## TASK SET
1 – In the circuit design write-up, restate the paragraph beginning "As you can see in the following picture of my circuit" more concisely, keeping its main facts.
2 – From the saved entries, return every line from the line with "Medizintechnik" up to and including the line with "7 DE MAYO DE 2011 A LAS 9:06 P.M.", leaving out the pictures.

── SOURCE PASSAGE ──

In this page I will explain the process I went through to design, build, and test the cirucits I made for my final project.

Page content:

Files:


1. Thigh circuit

1.1. First version

I have used 8-bit AVR ATmega328P SMD to create my own micro-controller circuit. First of all, I have checked its datasheet summary to get the important information about it and to know its pin configiration. Later, I have reviewed the full data sheet.

Pin Configurations: Pin_Configurations

I used Autodesk Eagle to draw my circuit by referring to the minimal circuit for Atmega328 processor desgin provided in this website. However, I added more components as I need for my project.

minimal_circuit

The following Eagle libraries were used in the design:

Schematic Design: schematic

Circuit Routing:

I set all the routing widths to 16 mil, then I changed the routing width of the ATmega328P pads to 10 mil because it is mentioned in the datasheet that the miminum width of each leg is 0.30mm, which is equal to 11.811 mil.

Packaging DIMENSIONS

PCB Design:

The Top and Pads layers routing were exported as an image:

circuit9

Then the Dimension and Pads layers were exported also. frame4

Dimension and Pads layers after editing with GIMP. frame4_gimpEdit

Prepeare for milling with Mods:

I used mods to geneeate the rml file for milling.

  • Traces .rml: mods1 circuit9_rml You can download the traces rml file from here.
  • Outline .rml: mods2 frame4_rml You can download the traces rml file from here.

Circuit after milling:

As you can see in the following picture of my circuit, there are some traces not milled by the milling machine. So, I used a cutter to disconnect them. But, by accident I have removed the trace of pin 16 which is the AVR MISO pin. Therefore, I have decided to make some changes to my circit design in Eagle and mill it again.

circuit


1.2. Second version

I have re-designed my MCU circuit in a way that makes it as small as possiable with less traces and components. Changes made are as following:

  • Removed the reset button that is connected to reset pin 29.
  • Removed C3 and R1 that are connected to the reset button.
  • Removed the connection between the reset pin 29 and RTS pin 6 of the FTDI header.
  • Removed the digital 5 pins header.
  • Removed the vibration motor 3 pins header.
  • Reduced the second MPU6050 header pins to 4 (SCL, SDA, Vcc, GND) and added an extra pin for vibration motor output.

───
── PROVIDED RECORDS ──

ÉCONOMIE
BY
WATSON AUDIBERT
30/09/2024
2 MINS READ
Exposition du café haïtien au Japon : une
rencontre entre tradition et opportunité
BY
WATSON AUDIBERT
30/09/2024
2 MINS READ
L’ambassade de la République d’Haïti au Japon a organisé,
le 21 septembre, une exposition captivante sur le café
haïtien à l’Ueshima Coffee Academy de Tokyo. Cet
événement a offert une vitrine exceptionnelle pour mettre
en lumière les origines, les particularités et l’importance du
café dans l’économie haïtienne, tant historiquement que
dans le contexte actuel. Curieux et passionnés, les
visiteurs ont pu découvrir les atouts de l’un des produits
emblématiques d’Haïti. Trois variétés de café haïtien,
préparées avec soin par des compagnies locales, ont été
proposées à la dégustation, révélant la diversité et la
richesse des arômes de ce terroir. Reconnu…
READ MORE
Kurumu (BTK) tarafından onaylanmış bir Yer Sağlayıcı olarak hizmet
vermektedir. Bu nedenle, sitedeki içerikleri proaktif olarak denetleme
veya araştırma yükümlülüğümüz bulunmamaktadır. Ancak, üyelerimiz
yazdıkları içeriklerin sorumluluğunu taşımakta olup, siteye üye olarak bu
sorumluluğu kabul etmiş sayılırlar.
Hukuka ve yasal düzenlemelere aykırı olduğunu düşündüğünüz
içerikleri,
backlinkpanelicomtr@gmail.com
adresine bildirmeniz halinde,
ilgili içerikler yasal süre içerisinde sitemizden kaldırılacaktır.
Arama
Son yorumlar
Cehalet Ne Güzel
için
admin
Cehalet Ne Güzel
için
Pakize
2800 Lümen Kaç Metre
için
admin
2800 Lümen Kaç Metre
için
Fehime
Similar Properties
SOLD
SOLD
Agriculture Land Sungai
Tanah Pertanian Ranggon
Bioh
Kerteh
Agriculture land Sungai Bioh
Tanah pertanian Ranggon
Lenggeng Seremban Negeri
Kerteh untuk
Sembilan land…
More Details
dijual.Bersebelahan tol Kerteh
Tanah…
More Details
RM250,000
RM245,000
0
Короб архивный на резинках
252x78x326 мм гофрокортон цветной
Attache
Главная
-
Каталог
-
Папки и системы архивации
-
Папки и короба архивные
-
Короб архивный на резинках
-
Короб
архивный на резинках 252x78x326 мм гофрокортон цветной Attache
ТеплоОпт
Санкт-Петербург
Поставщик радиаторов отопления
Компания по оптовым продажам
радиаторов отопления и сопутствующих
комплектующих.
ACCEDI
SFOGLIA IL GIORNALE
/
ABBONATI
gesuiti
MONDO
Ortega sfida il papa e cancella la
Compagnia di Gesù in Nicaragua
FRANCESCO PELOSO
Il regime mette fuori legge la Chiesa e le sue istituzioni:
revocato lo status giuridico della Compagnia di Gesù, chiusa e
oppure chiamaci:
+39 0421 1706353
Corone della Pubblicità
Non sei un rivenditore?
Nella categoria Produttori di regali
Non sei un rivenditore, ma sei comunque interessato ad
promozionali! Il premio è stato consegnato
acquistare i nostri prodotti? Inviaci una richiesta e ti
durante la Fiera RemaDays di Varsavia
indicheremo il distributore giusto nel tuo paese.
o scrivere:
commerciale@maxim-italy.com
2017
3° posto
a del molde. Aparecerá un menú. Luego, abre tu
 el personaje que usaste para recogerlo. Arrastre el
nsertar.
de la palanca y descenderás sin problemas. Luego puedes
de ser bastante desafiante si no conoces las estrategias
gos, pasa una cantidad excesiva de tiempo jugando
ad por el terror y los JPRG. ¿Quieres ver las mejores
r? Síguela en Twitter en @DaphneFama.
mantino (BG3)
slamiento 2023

───
── PROVIDED RECORDS ──

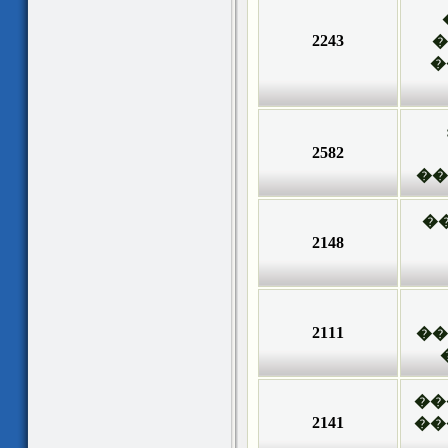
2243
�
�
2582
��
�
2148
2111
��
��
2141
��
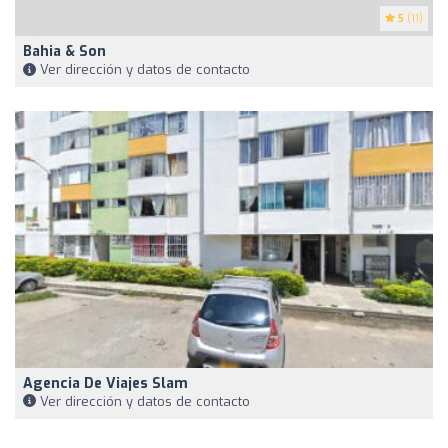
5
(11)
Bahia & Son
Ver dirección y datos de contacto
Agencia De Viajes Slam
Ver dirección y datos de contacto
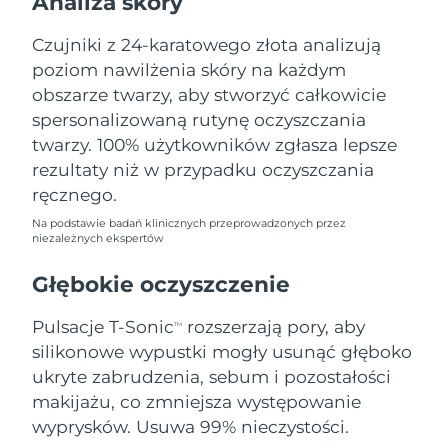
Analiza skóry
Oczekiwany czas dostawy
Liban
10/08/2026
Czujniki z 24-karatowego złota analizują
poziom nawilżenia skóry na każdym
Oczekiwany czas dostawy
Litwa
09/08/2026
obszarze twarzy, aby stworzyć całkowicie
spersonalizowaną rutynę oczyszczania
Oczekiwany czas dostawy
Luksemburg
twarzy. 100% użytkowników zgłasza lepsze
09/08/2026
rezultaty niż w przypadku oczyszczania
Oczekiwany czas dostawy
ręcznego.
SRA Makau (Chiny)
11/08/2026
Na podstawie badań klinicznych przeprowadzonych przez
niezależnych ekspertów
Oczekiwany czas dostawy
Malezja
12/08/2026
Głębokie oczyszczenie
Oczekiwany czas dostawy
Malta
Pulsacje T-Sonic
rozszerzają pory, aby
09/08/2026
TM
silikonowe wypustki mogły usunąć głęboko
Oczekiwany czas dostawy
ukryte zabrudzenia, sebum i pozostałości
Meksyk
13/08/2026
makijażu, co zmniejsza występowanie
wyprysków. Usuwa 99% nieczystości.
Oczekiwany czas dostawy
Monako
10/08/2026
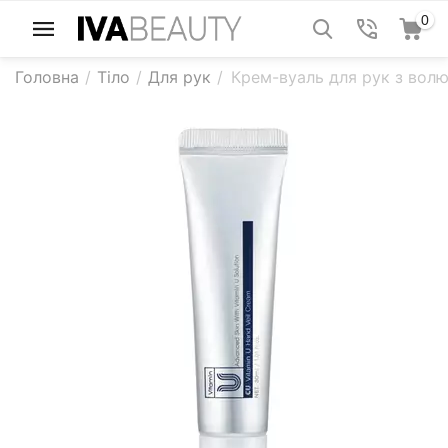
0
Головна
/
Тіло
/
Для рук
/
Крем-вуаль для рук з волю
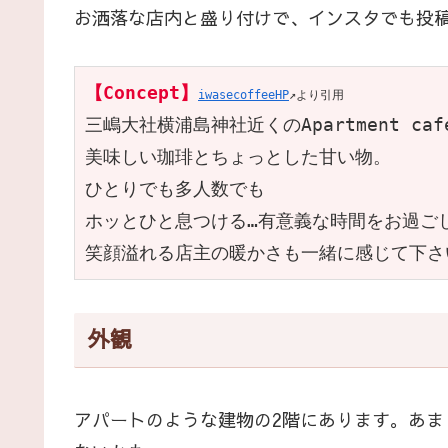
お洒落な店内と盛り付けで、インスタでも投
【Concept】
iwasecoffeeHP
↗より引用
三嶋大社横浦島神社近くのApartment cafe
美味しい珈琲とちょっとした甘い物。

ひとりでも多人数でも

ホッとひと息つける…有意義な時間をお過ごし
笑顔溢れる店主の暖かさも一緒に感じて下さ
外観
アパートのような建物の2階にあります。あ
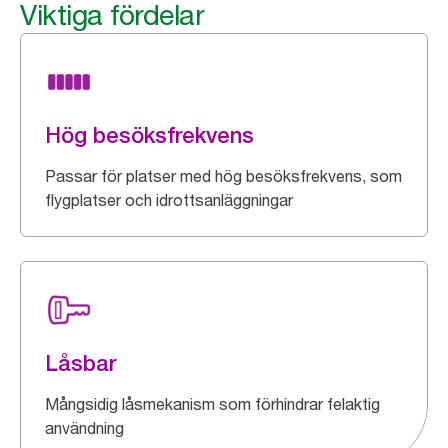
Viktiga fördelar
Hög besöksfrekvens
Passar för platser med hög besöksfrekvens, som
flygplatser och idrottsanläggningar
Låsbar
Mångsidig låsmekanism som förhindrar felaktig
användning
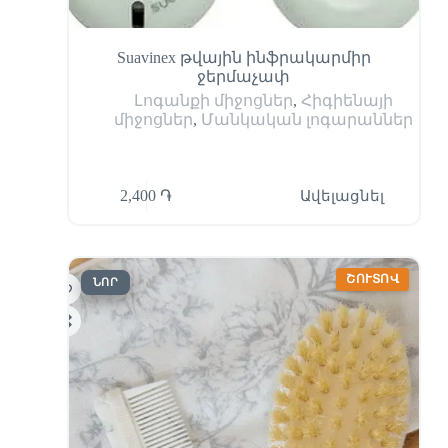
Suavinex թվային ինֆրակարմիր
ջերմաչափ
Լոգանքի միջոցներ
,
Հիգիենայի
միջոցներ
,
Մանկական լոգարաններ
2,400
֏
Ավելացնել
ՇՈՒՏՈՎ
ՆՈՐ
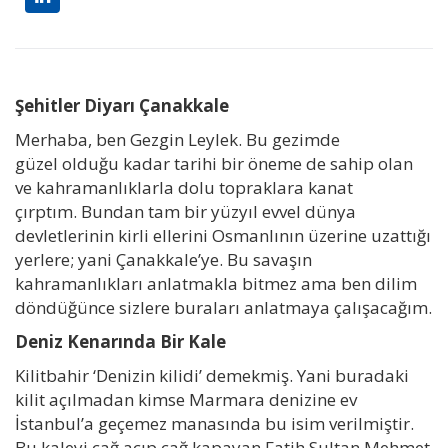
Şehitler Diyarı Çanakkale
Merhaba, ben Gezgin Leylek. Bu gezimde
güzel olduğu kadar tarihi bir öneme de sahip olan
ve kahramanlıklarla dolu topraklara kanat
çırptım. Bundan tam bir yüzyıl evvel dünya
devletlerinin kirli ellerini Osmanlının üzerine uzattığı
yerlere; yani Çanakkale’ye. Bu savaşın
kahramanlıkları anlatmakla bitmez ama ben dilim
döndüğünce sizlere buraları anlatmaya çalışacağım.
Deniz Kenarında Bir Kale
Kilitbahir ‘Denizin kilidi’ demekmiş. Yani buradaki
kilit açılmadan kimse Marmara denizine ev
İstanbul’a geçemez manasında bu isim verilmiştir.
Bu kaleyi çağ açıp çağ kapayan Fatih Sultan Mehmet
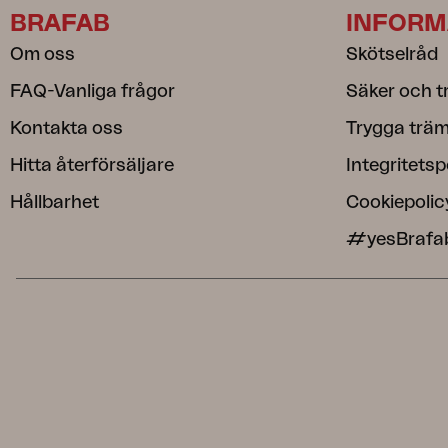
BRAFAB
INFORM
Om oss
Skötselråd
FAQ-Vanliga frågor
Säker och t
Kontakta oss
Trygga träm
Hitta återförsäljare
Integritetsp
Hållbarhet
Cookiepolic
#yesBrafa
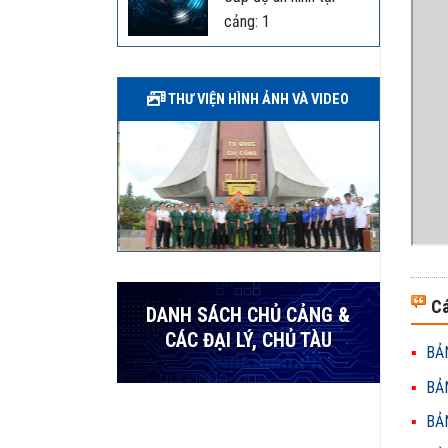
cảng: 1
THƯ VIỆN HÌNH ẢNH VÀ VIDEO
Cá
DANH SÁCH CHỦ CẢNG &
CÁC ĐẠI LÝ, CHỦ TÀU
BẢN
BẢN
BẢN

───
── PROVIDED RECORDS ──

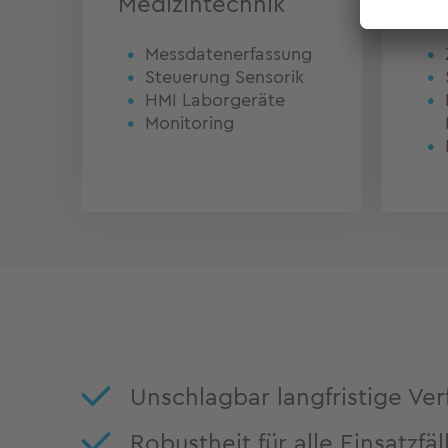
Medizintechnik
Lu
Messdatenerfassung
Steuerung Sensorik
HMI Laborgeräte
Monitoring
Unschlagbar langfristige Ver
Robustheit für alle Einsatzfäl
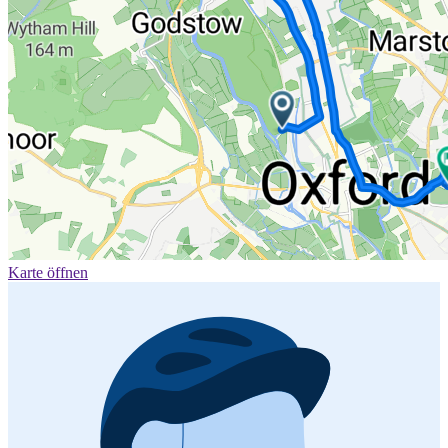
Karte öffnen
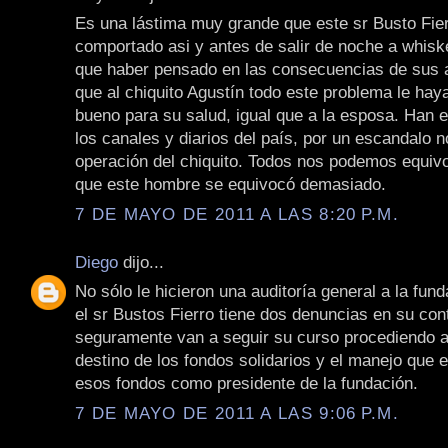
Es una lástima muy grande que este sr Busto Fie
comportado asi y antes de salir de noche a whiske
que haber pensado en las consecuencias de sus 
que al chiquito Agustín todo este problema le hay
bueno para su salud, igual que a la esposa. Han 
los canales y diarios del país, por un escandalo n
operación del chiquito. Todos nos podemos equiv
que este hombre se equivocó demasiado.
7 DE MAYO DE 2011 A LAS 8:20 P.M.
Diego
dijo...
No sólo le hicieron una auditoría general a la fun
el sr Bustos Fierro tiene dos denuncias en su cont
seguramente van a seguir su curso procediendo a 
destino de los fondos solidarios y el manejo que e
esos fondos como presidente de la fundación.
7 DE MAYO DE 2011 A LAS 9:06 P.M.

───

## LIST OF SOLUTIONS
1 – After milling, the machine left some traces uncut, so they were separated with a cutter. During this, the trace of pin 16, the AVR MISO pin, was accidentally removed. The circuit design was therefore changed in Eagle and milled again.

2 –
Medizintechnik
Lu
Messdatenerfassung
Steuerung Sensorik
HMI Laborgeräte
Monitoring
Unschlagbar langfristige Ver
Robustheit für alle Einsatzfäl
Karte öffnen
Es una lástima muy grande que este sr Busto Fie
comportado asi y antes de salir de noche a whiske
que haber pensado en las consecuencias de sus 
que al chiquito Agustín todo este problema le hay
bueno para su salud, igual que a la esposa. Han 
los canales y diarios del país, por un escandalo n
operación del chiquito. Todos nos podemos equiv
que este hombre se equivocó demasiado.
7 DE MAYO DE 2011 A LAS 8:20 P.M.
Diego
dijo...
No sólo le hicieron una auditoría general a la fun
el sr Bustos Fierro tiene dos denuncias en su cont
seguramente van a seguir su curso procediendo a 
destino de los fondos solidarios y el manejo que e
esos fondos como presidente de la fundación.
7 DE MAYO DE 2011 A LAS 9:06 P.M.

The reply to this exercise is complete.